Monday, October 10, 2005

GW, capitalist amoeba of death?

Well, according to the Hatchet, Mayor Williams is in favor of GW's plans to use Square 54, the now-vacant lot that used to be GW Hospital, for mixed-use but non-university development. They quote him:

"It's easy for me to say this because I'm not running for re-election, but I think the community has been a little hard on the University...

"Certainly you can say that a part of Foggy Bottom has been lost," Williams said. "But sometimes we need to let a good thing be. It would help the city with our taxes and business, and I commend (University) President (Stephen Joel) Trachtenberg."


That's about right. It does take a certain something for a sitting DC politician to go against these folks, a bunch of monied government retirees and homeowners who hold considerable sway in local politics (and I think that something is called "being a lame duck"). I expect to hear the howls of their apoplectic rage when I return to campus. I've had enough experience with members of the Foggy Bottom Association to find that they're a spiteful, unreasoning bunch who hold dearly to a long-departed vision of what the community once was, and seem to blame solely GW for issues caused by much larger trends of district development that have left the neighborhood trapped between highways and downtown. The Foggy Bottom of their memory can never be again, and what lies there now is not so worth saving that they have any special moral high-ground in defending it.

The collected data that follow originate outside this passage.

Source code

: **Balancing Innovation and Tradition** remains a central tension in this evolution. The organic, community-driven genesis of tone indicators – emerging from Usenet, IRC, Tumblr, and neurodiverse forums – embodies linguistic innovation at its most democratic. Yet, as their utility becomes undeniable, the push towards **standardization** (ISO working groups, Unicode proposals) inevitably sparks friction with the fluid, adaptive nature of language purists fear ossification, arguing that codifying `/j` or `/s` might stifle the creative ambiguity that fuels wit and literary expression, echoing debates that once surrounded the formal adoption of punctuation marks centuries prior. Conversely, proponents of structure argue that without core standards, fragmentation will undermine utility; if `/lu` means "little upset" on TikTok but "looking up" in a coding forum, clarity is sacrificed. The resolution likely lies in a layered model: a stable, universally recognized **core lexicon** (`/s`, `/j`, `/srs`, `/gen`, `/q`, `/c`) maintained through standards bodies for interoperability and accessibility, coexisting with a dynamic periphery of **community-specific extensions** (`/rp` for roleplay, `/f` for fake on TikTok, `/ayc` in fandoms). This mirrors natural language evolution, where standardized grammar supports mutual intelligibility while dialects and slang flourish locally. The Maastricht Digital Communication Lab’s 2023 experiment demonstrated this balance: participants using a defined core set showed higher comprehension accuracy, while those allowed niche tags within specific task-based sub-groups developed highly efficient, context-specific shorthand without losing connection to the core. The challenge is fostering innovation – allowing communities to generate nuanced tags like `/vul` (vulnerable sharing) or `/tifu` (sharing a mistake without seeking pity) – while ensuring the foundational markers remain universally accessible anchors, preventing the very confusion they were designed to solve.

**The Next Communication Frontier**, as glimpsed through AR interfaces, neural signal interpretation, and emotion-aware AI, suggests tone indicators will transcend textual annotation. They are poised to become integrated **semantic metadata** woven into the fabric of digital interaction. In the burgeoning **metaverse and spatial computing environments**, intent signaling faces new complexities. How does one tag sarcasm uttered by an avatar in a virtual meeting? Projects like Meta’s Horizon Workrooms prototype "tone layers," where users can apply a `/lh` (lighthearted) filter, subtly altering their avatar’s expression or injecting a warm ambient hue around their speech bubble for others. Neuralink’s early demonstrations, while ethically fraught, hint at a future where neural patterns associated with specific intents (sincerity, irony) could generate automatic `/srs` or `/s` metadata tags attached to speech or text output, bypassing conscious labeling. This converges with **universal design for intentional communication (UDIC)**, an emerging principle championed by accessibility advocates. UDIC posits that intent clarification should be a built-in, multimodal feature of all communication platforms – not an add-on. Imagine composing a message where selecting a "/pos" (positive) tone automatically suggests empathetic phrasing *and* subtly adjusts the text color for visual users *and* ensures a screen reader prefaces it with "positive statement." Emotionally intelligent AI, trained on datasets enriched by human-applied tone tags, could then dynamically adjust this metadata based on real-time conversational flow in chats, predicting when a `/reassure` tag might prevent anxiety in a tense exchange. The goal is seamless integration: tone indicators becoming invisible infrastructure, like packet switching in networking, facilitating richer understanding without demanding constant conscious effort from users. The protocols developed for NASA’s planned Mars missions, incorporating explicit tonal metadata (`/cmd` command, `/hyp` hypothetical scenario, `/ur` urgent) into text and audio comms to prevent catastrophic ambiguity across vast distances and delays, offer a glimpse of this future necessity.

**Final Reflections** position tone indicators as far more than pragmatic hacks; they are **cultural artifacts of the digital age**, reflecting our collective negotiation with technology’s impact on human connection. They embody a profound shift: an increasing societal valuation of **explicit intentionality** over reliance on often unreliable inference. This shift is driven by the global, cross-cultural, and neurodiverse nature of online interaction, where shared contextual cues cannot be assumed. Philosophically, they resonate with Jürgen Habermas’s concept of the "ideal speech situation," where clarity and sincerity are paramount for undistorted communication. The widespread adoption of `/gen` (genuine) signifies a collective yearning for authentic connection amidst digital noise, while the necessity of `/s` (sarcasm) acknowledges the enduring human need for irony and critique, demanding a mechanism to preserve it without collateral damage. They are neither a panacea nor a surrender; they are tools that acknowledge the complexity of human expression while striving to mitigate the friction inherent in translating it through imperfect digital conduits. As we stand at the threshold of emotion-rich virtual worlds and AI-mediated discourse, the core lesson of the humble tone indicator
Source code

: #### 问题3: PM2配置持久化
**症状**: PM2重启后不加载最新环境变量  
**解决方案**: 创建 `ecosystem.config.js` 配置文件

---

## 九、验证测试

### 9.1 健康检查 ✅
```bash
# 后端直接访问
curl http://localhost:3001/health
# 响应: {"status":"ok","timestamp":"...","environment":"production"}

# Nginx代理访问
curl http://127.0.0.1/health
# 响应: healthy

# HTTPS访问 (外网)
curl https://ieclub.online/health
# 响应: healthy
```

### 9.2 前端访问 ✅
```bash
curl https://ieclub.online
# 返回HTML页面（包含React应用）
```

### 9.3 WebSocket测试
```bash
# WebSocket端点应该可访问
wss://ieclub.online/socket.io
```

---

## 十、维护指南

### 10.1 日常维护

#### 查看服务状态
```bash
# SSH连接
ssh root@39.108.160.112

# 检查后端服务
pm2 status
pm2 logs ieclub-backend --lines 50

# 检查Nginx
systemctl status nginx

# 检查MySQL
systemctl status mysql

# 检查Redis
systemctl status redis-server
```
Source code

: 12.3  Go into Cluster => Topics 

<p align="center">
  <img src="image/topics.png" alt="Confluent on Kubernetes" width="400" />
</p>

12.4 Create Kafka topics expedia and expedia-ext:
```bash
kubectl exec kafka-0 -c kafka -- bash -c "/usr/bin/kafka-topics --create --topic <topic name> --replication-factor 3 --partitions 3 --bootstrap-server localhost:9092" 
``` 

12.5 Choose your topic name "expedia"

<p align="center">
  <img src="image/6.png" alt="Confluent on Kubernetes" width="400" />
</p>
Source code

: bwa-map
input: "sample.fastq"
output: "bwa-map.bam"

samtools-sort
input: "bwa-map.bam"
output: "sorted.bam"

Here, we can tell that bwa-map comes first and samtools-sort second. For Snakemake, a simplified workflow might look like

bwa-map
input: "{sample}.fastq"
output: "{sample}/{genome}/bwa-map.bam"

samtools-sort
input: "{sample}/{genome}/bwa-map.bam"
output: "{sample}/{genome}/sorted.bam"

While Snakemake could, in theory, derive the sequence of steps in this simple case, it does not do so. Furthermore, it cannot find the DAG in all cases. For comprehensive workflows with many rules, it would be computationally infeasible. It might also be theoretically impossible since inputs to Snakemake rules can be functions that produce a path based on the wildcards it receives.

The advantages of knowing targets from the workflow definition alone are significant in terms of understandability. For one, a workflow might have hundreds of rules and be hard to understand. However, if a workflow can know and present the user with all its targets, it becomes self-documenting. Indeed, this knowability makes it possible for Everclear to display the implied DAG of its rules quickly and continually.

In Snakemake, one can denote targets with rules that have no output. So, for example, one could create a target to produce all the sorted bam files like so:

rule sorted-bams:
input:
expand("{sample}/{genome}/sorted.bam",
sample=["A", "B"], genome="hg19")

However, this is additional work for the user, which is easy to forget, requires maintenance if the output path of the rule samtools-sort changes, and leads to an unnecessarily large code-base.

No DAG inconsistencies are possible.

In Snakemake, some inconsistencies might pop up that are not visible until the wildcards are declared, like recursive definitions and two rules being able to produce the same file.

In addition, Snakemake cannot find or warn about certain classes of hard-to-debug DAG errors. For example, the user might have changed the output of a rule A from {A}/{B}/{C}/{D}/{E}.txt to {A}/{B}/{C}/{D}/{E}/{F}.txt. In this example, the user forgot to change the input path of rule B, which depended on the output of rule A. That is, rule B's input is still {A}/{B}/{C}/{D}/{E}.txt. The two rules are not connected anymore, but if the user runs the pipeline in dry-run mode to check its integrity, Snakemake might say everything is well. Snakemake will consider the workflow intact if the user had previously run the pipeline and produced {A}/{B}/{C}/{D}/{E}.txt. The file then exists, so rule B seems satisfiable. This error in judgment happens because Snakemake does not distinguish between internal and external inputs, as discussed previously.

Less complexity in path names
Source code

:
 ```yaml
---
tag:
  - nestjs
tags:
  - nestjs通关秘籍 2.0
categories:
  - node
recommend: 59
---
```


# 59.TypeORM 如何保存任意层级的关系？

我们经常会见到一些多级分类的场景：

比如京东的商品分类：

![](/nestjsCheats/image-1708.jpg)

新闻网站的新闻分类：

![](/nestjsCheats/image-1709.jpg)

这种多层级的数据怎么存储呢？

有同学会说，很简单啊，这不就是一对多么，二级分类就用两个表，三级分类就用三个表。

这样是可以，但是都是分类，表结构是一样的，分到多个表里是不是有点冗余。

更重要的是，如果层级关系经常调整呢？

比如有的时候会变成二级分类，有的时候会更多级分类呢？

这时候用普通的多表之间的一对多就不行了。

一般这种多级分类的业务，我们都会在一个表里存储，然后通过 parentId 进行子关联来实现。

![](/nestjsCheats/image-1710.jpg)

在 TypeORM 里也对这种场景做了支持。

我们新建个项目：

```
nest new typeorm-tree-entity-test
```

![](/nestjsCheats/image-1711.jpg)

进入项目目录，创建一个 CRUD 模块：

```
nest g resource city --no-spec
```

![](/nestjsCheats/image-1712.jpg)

But I've also had my share dealings with GW administration, and while they may not match the caricature pained by the FBA, President Trachtenberg and others cannot be ascribed any particular virtue in regard to caring about the community. If it suited their financial interest to raze the whole place and put in a Wal*Mart, poison factory or puppy-dog deathcamp, they would.

So I don't think the Foggy Bottom residents have any extra right to be critical of the University, but I do think the plans for Square 54 are questionable (and should be examined as closely as any move made by this administration). GW has a responsibility to make good on its investments for all we students' sakes, but I fear that students' academic needs are being given less attention in this development than are the University's financial goals. Perhaps all need will be met by the completion of renovations of Funger and the return of all the classroom and office space it once provided, but for the time being experience tells me that GW is very short on academic space.